A seal for Canadian craft beer

Canadian craft breweries finally have a way to distinguish their product from the mass-produced competition. Why did it take so long? Well, that’s a bit of a long story.

For as long as I’ve written about craft beer the question has dangled in the air: What makes one beer craft and another not?

In the U.S., their national craft brewers’ association came out with a four-point definition. One was about having a government license, the second was pretty subjectively connected to traditional brewing, the third was that a brewery couldn’t be owned by a non-craft brewery and the fourth was that you had to be smaller than Sam Adams. (Or Sierra Nevada, depending on who was doing better at the time and pushing the ceiling higher to keep them in the fold.) Since then, they’ve shifted course to drop the traditional point.

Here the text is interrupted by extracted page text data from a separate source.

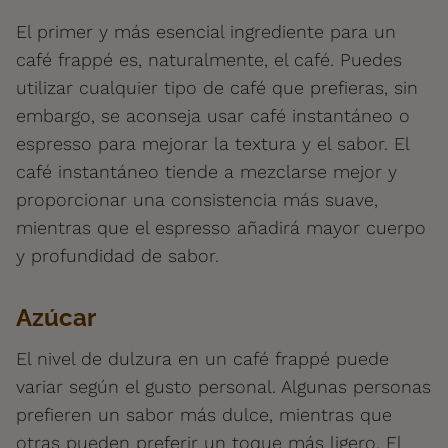
El primer y más esencial ingrediente para un
café frappé es, naturalmente, el café. Puedes
utilizar cualquier tipo de café que prefieras, sin
embargo, se aconseja usar café instantáneo o
espresso para mejorar la textura y el sabor. El
café instantáneo tiende a mezclarse mejor y
proporcionar una consistencia más suave,
mientras que el espresso añadirá mayor cuerpo
y profundidad de sabor.
Azúcar
El nivel de dulzura en un café frappé puede
variar según el gusto personal. Algunas personas
prefieren un sabor más dulce, mientras que
otras pueden preferir un toque más ligero. El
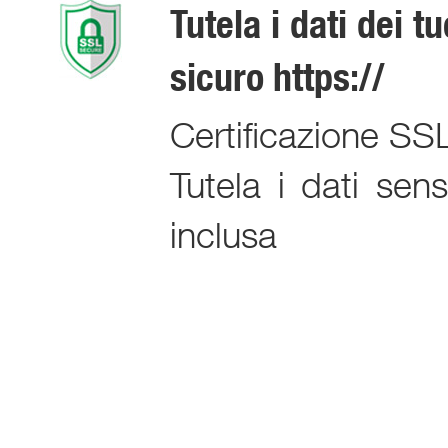
Tutela i dati dei t
sicuro https://
Certificazione SSL
Tutela i dati sens
inclusa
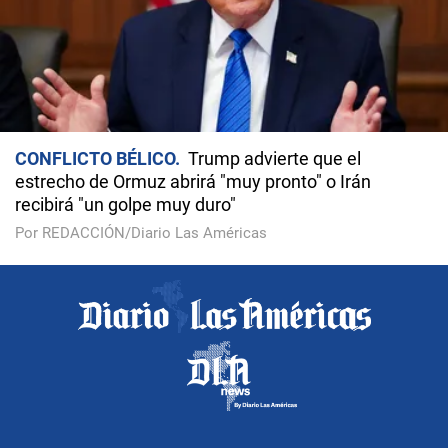
CONFLICTO BÉLICO
Trump advierte que el
estrecho de Ormuz abrirá "muy pronto" o Irán
recibirá "un golpe muy duro"
Por REDACCIÓN/Diario Las Américas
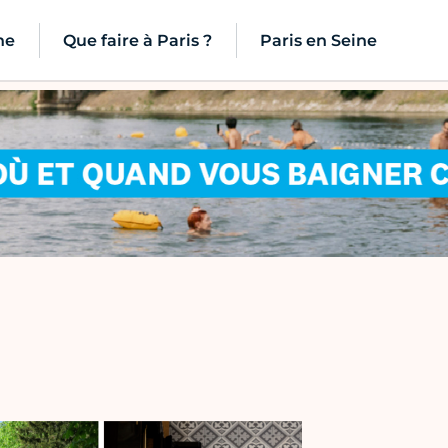
ne
Que faire à Paris ?
Paris en Seine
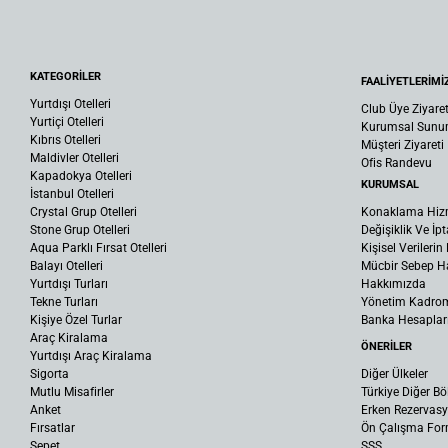
KATEGORİLER
FAALİYETLERİMİ
Yurtdışı Otelleri
Club Üye Ziyaret
Yurtiçi Otelleri
Kurumsal Sun
Kıbrıs Otelleri
Müşteri Ziyareti
Maldivler Otelleri
Ofis Randevu
Kapadokya Otelleri
KURUMSAL
İstanbul Otelleri
Crystal Grup Otelleri
Konaklama Hiz
Stone Grup Otelleri
Değişiklik Ve İpt
Aqua Parklı Fırsat Otelleri
Kişisel Verileri
Balayı Otelleri
Mücbir Sebep Ha
Yurtdışı Turları
Hakkımızda
Tekne Turları
Yönetim Kadro
Kişiye Özel Turlar
Banka Hesaplar
Araç Kiralama
ÖNERİLER
Yurtdışı Araç Kiralama
Sigorta
Diğer Ülkeler
Mutlu Misafirler
Türkiye Diğer Bö
Anket
Erken Rezervas
Fırsatlar
Ön Çalışma Fo
Sepet
SSS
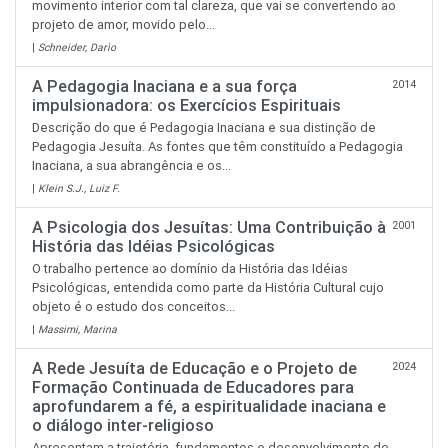
movimento interior com tal clareza, que vai se convertendo ao
projeto de amor, movido pelo...
|
Schneider, Darìo
A Pedagogia Inaciana e a sua força
2014
impulsionadora: os Exercícios Espirituais
Descrição do que é Pedagogia Inaciana e sua distinção de
Pedagogia Jesuíta. As fontes que têm constituído a Pedagogia
Inaciana, a sua abrangência e os...
|
Klein S.J., Luiz F.
A Psicologia dos Jesuítas: Uma Contribuição à
2001
História das Idéias Psicológicas
O trabalho pertence ao domínio da História das Idéias
Psicológicas, entendida como parte da História Cultural cujo
objeto é o estudo dos conceitos...
|
Massimi, Marina
A Rede Jesuíta de Educação e o Projeto de
2024
Formação Continuada de Educadores para
aprofundarem a fé, a espiritualidade inaciana e
o diálogo inter-religioso
Apresentam a trajetória, fundamentos e desenvolvimento do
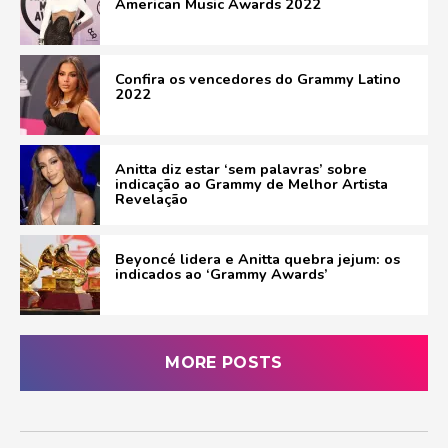
American Music Awards 2022
Confira os vencedores do Grammy Latino
2022
Anitta diz estar ‘sem palavras’ sobre
indicação ao Grammy de Melhor Artista
Revelação
Beyoncé lidera e Anitta quebra jejum: os
indicados ao ‘Grammy Awards’
MORE POSTS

Arguably, the best thing this definition did for breweries was help decide who can use the independent craft brewery seal. That’s the clearly understood label that customers (at least those for whom it matters) can use to separate the New Belgiums from the Blue Moons. (The latter is owned by MolsonCoors.)

Here, in Canada, we have had provincial bodies that have done a less-than-excellent job of keeping up on the labels-that-make-sense front. Happily, the Canadian Craft Brewers Association, which was formed back in May 2019, stepped up this week to announce that they have implemented a Canadian version of the seal.

I’m pleased to see that they emulated (most of) the best features from the Brewers’ Association version. It’s easily recognized as an official(-ish) seal and includes the words “craft” and “independent”. I think the BA’s upside bottle beats out the hop cone and tank because brewers (and the marketing agencies they hire) will recognize those things and many, many beer drinkers won’t. But, that’s a small quibble.

This is a big step in the right direction for craft beer branding in Canada and the idea that a national organization can help breweries make their case to customers. Obviously, success will depend on how universally the seal is adopted by breweries and noticed by consumers.